Accordingly, the order of the Appellate Division should be reversed, with costs, the order of Supreme Court reinstated and the certified question answered in the negative.
. “The liability of an employer prescribed in section 904 of this title shall be exclusive and in place of all other liability of such employer to the employee” (33 USC § 905 [a]). Section 904 (a) provides that “[e]very employer shall be hable for and shall secure the payment to his employees of the compensation payable under sections 907, 908, and 909 of this title.”
. “In the event of injury to a person covered under this chapter caused by the negligence of a vessel, then such person, or anyone otherwise entitled to recover damages by reason thereof, may bring an action against such vessel as a third party . . . and the employer shall not be liable to the vessel for such damages directly or indirectly and any agreements or warranties to the *389contrary shall be void . . . The remedy provided in this subsection shall be exclusive of all other remedies against the vessel except remedies available under this chapter” (33 USC § 905 M).
. It appears that the Appellate Division affirmed the dismissal of plaintiffs Labor Law § 200 and common-law negligence claims. Astoria/Orion did not appeal the denial of that part of their summary judgment motion that sought relief on the third-party complaint.
. In Perini North River, the Supreme Court explained the history of the LHWCA. Prior to 1972, the LHWCA applied only to injuries that occurred on navigable waters (Perini North River, 459 US at 313).
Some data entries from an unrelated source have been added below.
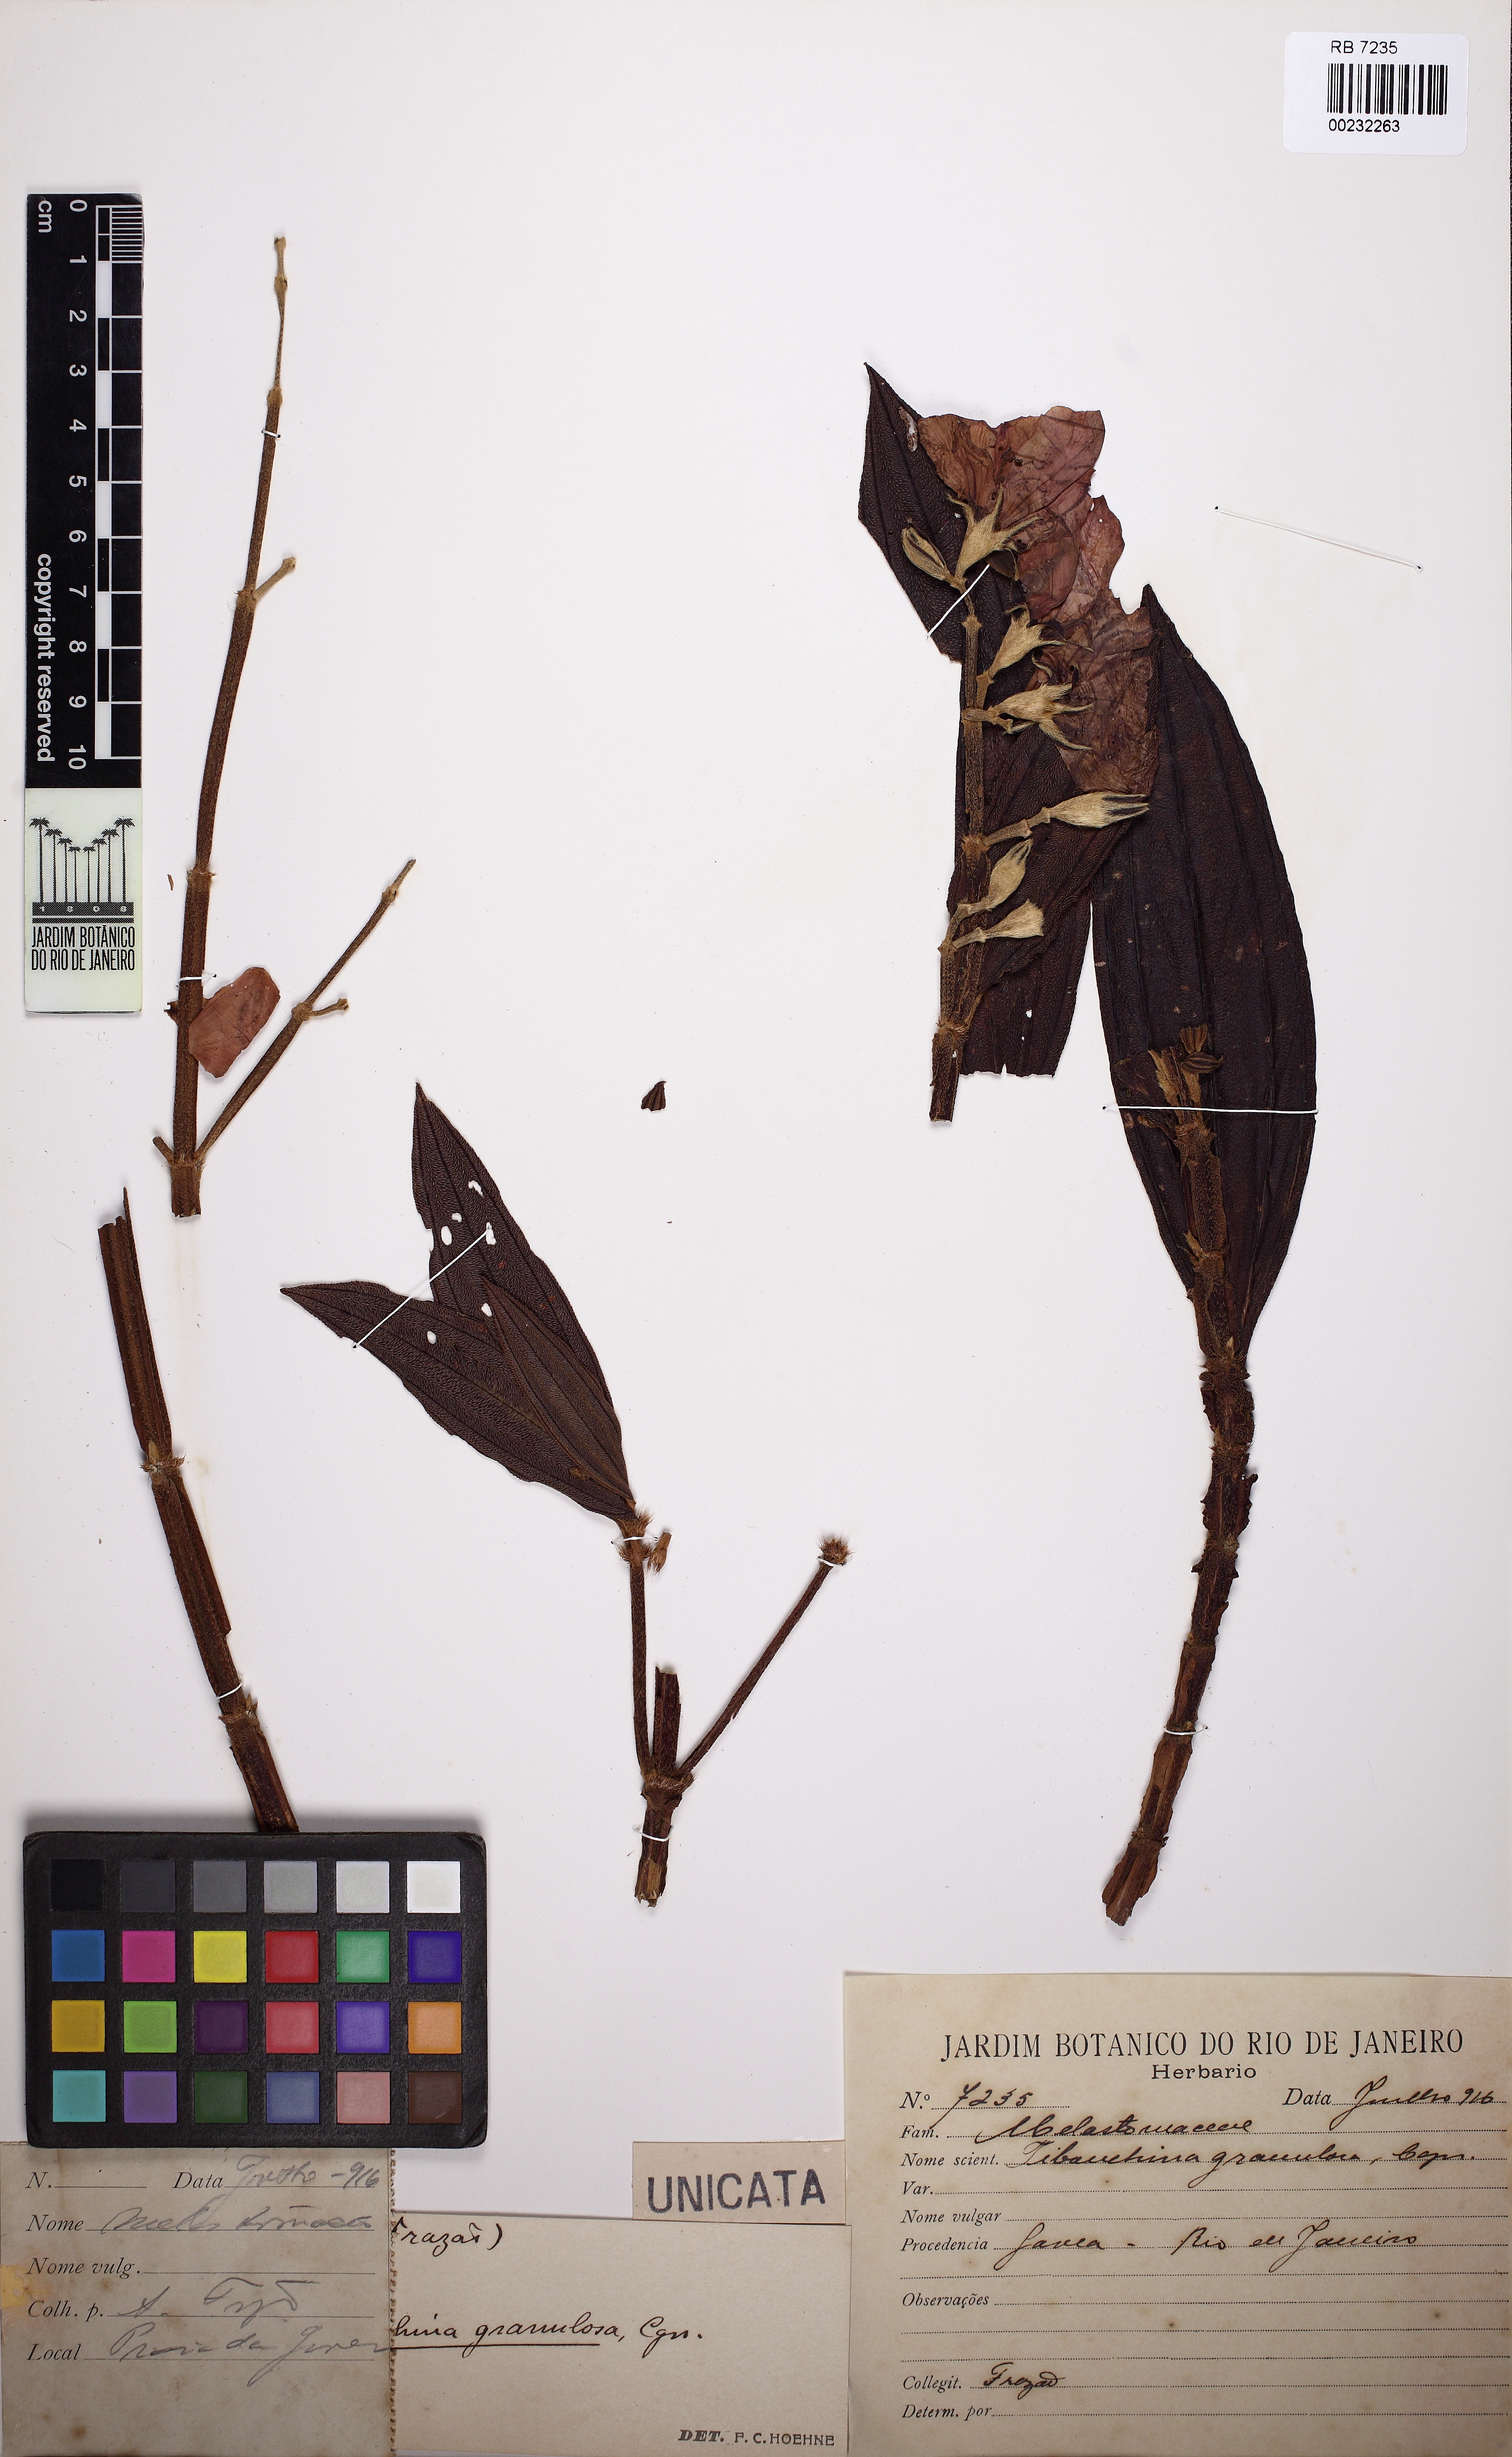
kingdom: Plantae
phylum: Tracheophyta
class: Magnoliopsida
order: Myrtales
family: Melastomataceae
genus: Pleroma
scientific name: Pleroma granulosum
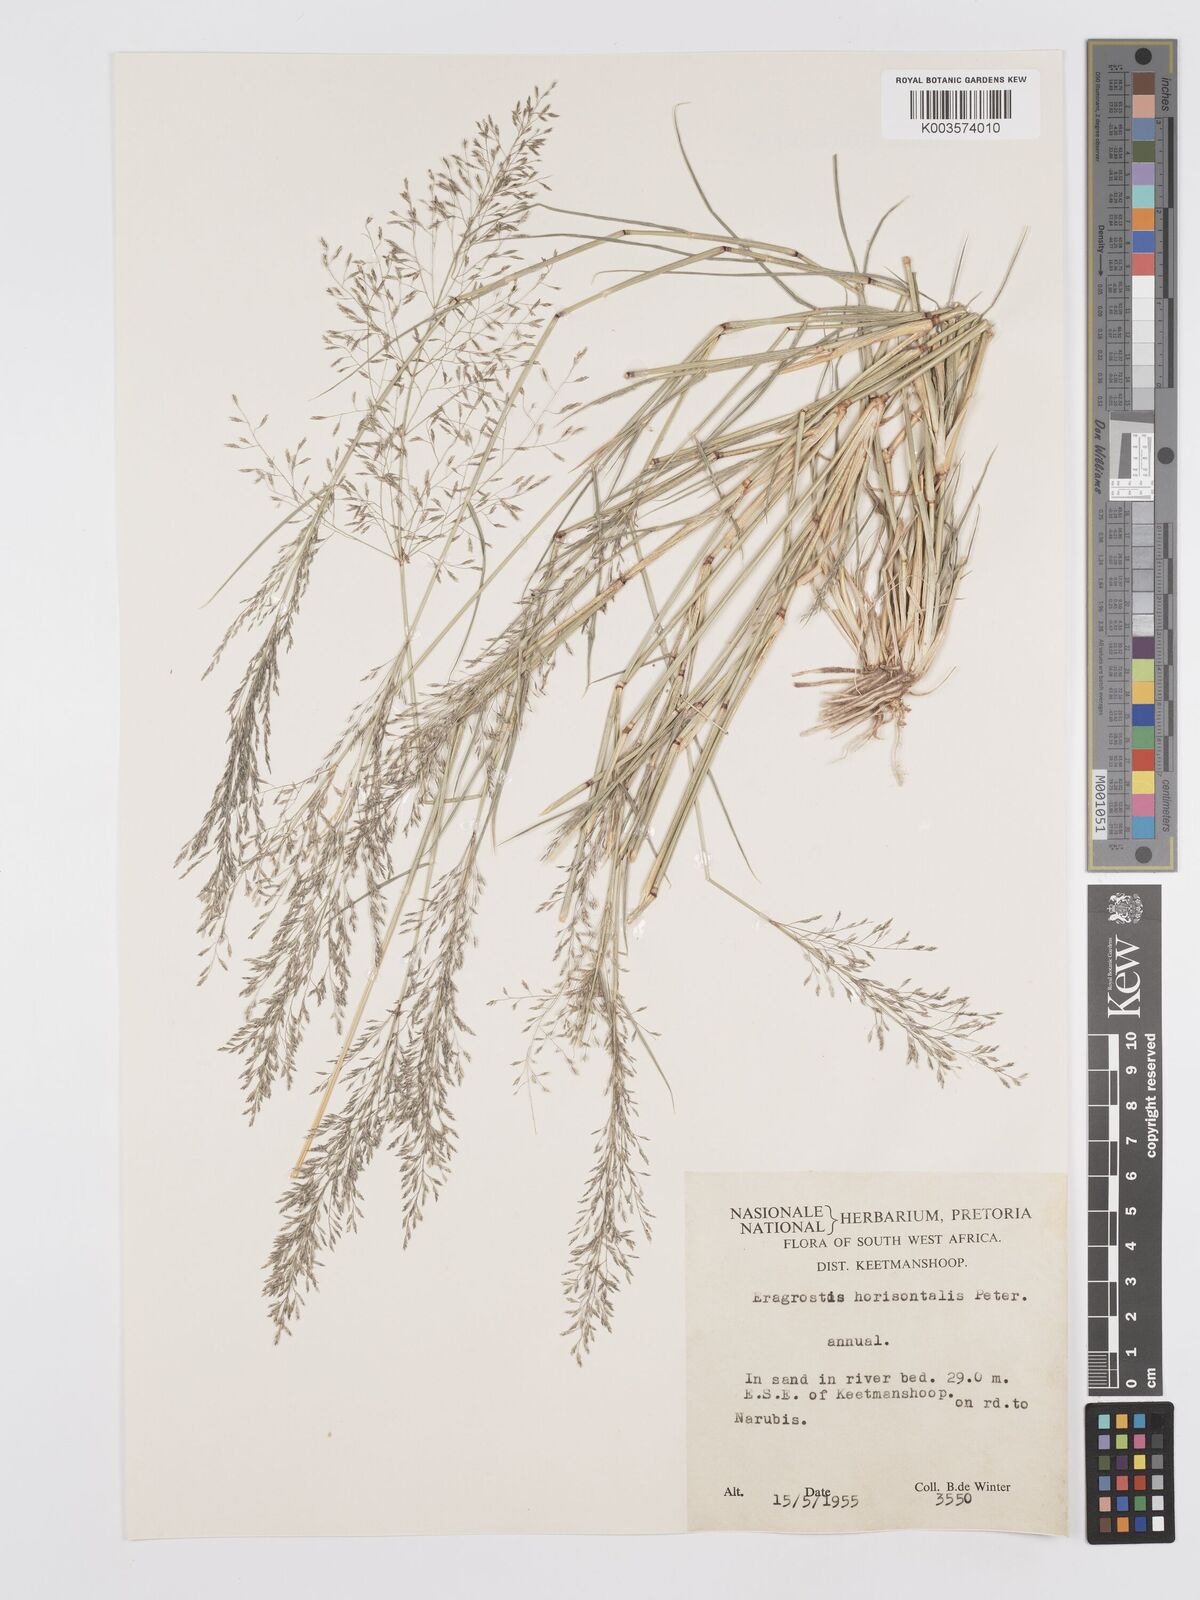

In 1972, Congress *390expanded the coverage landward and created a scope of persons covered, which became the situs and status test (id. at 317-318). The Perini North River Court then held that “when a worker is injured on the actual navigable waters in the course of his employment on those waters, he satisfies the status requirement . . . and is covered under the LHWCA” (id. at 324). The Court noted that “Congress was concerned with injuries on land, and assumed that injuries occurring on the actual navigable waters were covered, and would remain covered” (id. at 319).
. The dissent’s reliance upon Executive Jet Aviation, Inc. v Cleveland (409 US 249 [1972]) and McLaurin v Noble Drilling (US.), Inc. (529 F3d 285 [5th Cir 2008]) is misplaced—neither of those cases involved claims traditionally covered under the LHWCA. The Supreme Court created the maritime tort inquiry in Executive Jet. There, the Court “concluded that maritime locality alone is not a sufficient predicate for admiralty jurisdiction in aviation tort cases” (409 US at 261). In McLaurin, the Fifth Circuit continued the use of such inquiry in the context of a shipyard accident. The court, noting that “[i]njury on navigable waters is a sine qua non of the maritime tort, . . . held that a maritime worker injured on dry land cannot sustain a cognizable injury under § 905 (b) of the LHWCA” (529 F3d at 290 [internal quotation marks and citation omitted]).